EXERCISE DESCRIPTION: Reproduce character for character the part of the listing below that opens with the line containing "[1, 197, 370, 475]" and closes with the line containing "apples — red", including both of those lines.

EXERCISE DATA:

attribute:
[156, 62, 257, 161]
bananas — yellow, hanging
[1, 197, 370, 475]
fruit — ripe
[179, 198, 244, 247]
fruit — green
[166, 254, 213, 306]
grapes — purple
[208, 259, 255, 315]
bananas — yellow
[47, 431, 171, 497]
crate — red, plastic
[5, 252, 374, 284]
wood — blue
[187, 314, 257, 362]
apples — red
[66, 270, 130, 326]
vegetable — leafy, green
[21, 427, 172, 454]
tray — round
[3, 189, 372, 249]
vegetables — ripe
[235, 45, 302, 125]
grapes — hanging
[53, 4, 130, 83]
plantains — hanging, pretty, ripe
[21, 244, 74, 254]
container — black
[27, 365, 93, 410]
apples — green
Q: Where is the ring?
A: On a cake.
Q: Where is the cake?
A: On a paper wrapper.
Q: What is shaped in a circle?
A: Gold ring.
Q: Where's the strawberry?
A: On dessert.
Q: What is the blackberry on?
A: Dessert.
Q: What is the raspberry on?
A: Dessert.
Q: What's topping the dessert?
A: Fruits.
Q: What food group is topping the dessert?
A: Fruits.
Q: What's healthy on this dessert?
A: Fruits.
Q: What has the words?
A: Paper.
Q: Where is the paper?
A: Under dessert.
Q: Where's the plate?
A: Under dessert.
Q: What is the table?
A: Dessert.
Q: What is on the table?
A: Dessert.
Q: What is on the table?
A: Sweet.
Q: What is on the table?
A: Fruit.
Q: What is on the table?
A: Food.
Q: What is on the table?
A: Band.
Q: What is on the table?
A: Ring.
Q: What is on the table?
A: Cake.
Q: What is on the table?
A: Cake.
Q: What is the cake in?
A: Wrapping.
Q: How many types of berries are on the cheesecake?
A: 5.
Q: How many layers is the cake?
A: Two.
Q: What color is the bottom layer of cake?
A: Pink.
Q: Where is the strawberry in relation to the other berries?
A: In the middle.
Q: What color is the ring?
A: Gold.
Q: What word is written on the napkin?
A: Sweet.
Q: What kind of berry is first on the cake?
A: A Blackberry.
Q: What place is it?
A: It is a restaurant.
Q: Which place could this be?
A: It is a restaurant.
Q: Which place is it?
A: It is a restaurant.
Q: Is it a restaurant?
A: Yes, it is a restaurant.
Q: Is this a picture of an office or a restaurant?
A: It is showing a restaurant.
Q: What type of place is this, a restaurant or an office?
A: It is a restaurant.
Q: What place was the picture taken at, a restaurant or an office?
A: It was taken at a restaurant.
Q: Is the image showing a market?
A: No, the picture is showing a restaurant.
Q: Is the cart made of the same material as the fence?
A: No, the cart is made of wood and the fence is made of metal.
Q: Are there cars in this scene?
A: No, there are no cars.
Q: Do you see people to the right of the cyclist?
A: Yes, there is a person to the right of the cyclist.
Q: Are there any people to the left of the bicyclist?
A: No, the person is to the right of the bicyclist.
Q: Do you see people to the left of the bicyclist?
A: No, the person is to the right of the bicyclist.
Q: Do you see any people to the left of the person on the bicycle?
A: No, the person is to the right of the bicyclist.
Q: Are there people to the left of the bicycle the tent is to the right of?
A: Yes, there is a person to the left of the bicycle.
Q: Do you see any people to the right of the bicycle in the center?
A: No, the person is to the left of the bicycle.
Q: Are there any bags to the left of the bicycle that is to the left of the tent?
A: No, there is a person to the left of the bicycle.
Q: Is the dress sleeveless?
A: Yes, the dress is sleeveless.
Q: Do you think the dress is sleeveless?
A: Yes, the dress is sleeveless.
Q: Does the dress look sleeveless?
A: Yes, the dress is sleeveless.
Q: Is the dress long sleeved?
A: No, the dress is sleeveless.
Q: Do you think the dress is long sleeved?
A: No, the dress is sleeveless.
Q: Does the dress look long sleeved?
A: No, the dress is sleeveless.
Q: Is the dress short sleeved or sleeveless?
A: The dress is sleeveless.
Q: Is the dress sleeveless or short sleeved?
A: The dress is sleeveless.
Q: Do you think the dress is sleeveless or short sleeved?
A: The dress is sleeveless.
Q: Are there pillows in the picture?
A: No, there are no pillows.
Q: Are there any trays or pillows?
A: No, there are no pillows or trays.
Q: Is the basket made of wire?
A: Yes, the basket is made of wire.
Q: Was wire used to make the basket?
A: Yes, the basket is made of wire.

* * *

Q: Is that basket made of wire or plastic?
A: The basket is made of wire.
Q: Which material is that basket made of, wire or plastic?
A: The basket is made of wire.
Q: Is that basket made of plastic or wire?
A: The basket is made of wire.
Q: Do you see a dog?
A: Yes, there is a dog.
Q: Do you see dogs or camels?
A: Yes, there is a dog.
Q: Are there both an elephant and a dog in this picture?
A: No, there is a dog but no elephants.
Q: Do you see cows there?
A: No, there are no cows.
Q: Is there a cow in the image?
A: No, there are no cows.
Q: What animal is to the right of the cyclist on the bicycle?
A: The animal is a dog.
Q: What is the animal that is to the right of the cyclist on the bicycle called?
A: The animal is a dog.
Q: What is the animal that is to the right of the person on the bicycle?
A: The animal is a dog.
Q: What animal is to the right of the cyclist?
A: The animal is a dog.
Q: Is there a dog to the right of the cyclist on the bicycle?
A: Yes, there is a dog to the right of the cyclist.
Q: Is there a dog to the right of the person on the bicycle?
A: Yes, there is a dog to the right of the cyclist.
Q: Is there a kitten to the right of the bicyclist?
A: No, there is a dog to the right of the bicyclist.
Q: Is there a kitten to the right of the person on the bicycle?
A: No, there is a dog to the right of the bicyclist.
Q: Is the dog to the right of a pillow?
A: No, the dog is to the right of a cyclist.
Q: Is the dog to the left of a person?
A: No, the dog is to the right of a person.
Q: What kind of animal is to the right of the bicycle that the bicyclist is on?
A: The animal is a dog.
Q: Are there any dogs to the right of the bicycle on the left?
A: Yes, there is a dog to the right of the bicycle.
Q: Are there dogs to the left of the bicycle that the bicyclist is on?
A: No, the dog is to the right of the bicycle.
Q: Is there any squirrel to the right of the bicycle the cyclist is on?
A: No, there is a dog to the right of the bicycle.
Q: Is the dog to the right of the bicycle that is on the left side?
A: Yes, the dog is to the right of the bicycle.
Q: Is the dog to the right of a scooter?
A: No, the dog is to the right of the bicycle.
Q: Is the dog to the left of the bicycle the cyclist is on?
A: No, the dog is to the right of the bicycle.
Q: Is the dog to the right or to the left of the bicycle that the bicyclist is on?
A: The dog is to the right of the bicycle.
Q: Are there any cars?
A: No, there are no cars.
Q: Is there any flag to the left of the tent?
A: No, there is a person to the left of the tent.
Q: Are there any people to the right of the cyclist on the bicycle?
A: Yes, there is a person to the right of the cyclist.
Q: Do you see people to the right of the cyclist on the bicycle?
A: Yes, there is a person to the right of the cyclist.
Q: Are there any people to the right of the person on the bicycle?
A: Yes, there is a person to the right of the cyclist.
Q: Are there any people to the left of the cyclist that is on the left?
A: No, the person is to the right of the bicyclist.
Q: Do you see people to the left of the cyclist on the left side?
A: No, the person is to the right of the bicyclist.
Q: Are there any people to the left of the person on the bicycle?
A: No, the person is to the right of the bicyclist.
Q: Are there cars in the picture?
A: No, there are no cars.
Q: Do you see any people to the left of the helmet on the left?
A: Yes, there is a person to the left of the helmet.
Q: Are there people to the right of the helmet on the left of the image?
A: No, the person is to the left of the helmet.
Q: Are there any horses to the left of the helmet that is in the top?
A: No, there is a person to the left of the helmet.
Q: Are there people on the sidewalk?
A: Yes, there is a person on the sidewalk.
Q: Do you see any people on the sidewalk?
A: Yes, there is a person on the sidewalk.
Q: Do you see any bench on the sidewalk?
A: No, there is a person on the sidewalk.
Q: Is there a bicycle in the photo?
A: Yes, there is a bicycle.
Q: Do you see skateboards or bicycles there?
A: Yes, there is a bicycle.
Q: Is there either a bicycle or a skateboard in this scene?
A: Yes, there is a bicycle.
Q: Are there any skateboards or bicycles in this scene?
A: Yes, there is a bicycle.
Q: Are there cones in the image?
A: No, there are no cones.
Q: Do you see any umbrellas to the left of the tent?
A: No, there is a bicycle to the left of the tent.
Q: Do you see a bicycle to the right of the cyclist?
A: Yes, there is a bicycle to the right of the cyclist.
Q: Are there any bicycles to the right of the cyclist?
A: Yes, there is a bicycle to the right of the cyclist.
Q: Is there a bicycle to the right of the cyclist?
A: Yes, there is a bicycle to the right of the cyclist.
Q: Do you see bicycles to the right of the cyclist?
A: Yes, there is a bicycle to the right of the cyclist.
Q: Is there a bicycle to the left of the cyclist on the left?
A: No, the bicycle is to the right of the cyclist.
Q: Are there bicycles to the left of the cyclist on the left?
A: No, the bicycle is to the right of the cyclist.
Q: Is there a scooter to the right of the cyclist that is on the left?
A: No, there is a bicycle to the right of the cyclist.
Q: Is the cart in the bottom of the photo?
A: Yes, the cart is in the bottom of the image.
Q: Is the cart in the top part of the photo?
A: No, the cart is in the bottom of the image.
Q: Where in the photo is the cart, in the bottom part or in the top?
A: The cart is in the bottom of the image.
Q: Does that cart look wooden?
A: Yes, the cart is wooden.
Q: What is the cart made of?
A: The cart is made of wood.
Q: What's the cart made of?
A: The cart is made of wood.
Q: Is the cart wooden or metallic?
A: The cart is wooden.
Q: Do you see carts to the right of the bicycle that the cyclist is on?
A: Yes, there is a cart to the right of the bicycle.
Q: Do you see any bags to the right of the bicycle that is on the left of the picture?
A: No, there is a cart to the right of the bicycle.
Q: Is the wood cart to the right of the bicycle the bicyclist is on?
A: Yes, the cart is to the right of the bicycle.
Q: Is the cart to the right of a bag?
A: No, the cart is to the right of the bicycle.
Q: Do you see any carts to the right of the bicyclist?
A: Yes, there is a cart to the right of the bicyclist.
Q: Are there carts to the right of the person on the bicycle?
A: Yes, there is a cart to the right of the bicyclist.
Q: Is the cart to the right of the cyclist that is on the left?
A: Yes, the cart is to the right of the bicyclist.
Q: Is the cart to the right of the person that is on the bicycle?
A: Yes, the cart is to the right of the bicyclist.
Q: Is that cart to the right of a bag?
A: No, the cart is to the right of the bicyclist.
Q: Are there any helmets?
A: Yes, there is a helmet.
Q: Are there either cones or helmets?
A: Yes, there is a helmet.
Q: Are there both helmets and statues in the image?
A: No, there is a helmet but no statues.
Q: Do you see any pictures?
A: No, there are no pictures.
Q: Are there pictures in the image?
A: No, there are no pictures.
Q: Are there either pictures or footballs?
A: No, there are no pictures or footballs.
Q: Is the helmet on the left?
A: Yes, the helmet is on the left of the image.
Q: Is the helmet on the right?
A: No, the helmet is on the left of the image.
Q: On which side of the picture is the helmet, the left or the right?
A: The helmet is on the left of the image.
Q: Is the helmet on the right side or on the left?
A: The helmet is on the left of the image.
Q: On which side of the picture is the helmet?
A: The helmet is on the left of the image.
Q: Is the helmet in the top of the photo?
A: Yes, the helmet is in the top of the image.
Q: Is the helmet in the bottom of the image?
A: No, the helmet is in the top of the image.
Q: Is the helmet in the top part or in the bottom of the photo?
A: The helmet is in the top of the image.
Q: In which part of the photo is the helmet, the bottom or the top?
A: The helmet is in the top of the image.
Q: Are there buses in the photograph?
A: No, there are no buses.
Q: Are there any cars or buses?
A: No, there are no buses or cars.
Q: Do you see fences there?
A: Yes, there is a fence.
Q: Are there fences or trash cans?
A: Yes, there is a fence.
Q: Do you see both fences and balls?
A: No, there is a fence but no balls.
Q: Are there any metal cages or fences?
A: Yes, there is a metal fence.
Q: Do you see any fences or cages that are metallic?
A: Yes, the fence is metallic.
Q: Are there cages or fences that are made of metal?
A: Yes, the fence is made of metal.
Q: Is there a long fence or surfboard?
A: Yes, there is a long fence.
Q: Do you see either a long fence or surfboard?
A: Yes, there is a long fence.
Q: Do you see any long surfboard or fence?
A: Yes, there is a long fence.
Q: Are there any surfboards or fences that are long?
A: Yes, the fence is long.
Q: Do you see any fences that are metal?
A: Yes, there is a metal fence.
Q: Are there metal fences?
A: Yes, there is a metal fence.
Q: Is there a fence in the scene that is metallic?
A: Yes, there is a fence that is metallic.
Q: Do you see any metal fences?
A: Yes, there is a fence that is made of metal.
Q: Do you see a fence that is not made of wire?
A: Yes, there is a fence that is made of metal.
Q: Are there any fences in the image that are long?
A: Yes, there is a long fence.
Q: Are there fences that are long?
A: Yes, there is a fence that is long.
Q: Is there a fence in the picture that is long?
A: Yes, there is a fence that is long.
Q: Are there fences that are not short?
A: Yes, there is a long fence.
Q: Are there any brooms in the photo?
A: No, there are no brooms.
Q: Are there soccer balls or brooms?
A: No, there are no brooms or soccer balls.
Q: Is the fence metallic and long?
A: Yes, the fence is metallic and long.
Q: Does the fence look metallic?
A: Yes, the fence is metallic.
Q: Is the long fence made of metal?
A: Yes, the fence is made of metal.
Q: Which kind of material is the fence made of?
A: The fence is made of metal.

TASK OUTPUT:
[1, 197, 370, 475]
fruit — ripe
[179, 198, 244, 247]
fruit — green
[166, 254, 213, 306]
grapes — purple
[208, 259, 255, 315]
bananas — yellow
[47, 431, 171, 497]
crate — red, plastic
[5, 252, 374, 284]
wood — blue
[187, 314, 257, 362]
apples — red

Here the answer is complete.